I used an machine with the operating system OS9 made for the 6809 (long before Apple OS9). I was designed after Unix, with a nice shell and Unix-like commands. It was modular so you could add and remove device drivers dynamically. And version two of it had support for different MMU, so it could have up to 512 MB RAM, even though the address space of the chip, and thus processes was 64 kB RAM.
A really impressive OS of it’s time. They later made a version of the OS for 68k and 80386.
If I recall correctly the Radio Shack TRS-80 Color Computer community was a big user of OS9 for a while. The trash 80 coco was my entry into the computer world.
Yup that’s correct. I had 3 of them and used OS9 almost exclusively on them after I found it. Those were very good learning tools and I taught myself quite a lot about hardware and software with them. The cartridge interface was easy to hack and extend and with a little careful soldering it was easy to add RAM although that had to be bank switched. Because the CoCo used the 6809E (clocked at .89Mhz as I recall) it was possible to overclock it, but not much for a bunch of reasons. If, and that’s a big if, I remember correctly I was able to overclock it to just under 1Mhz.

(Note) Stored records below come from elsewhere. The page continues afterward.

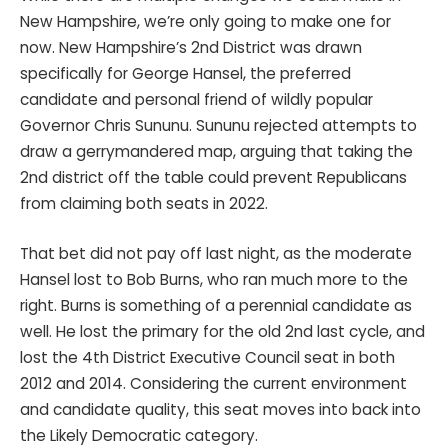
New Hampshire, we’re only going to make one for
now. New Hampshire’s 2nd District was drawn
specifically for George Hansel, the preferred
candidate and personal friend of wildly popular
Governor Chris Sununu. Sununu rejected attempts to
draw a gerrymandered map, arguing that taking the
2nd district off the table could prevent Republicans
from claiming both seats in 2022.
That bet did not pay off last night, as the moderate
Hansel lost to Bob Burns, who ran much more to the
right. Burns is something of a perennial candidate as
well. He lost the primary for the old 2nd last cycle, and
lost the 4th District Executive Council seat in both
2012 and 2014. Considering the current environment
and candidate quality, this seat moves into back into
the Likely Democratic category.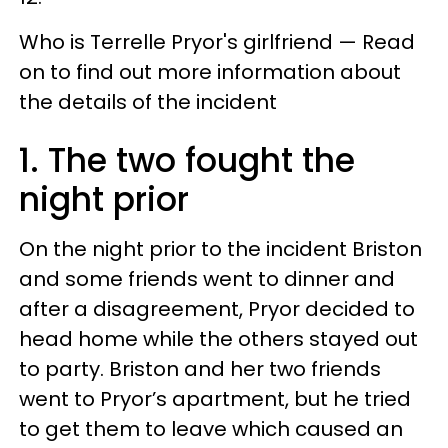
Who is Terrelle Pryor's girlfriend — Read
on to find out more information about
the details of the incident
1. The two fought the
night prior
On the night prior to the incident Briston
and some friends went to dinner and
after a disagreement, Pryor decided to
head home while the others stayed out
to party. Briston and her two friends
went to Pryor’s apartment, but he tried
to get them to leave which caused an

Also wasn’t the 6809 and the 6502 hardware compatible? The story I heard was that the engineering team got into a fight and left. The 6502 could be used in the exact same boards with the same pins, the same peripherals, but a different machine language. In theory you could drop a 6809 into a C64/Apple II/Atari 400/800 and change the rom chip and it should work.
No. The 6502, orI guess 6501, was designed to be pin compatible with the 6800. And it was barely available when a lawsuit from Motorola shut it down. Which is why we have the 6502.
The 6809 was an improvement of the 6800, but came later.
You can’t plug a 6809 into a 6502 computer.
deutch and britich small board have many diodes for show informations
and buttons
without this is not for me
Man did this ever put me down a rabbit hole. I ended up looking at the 6309 and NitrOS-9 and trying to find demo videos of that combo.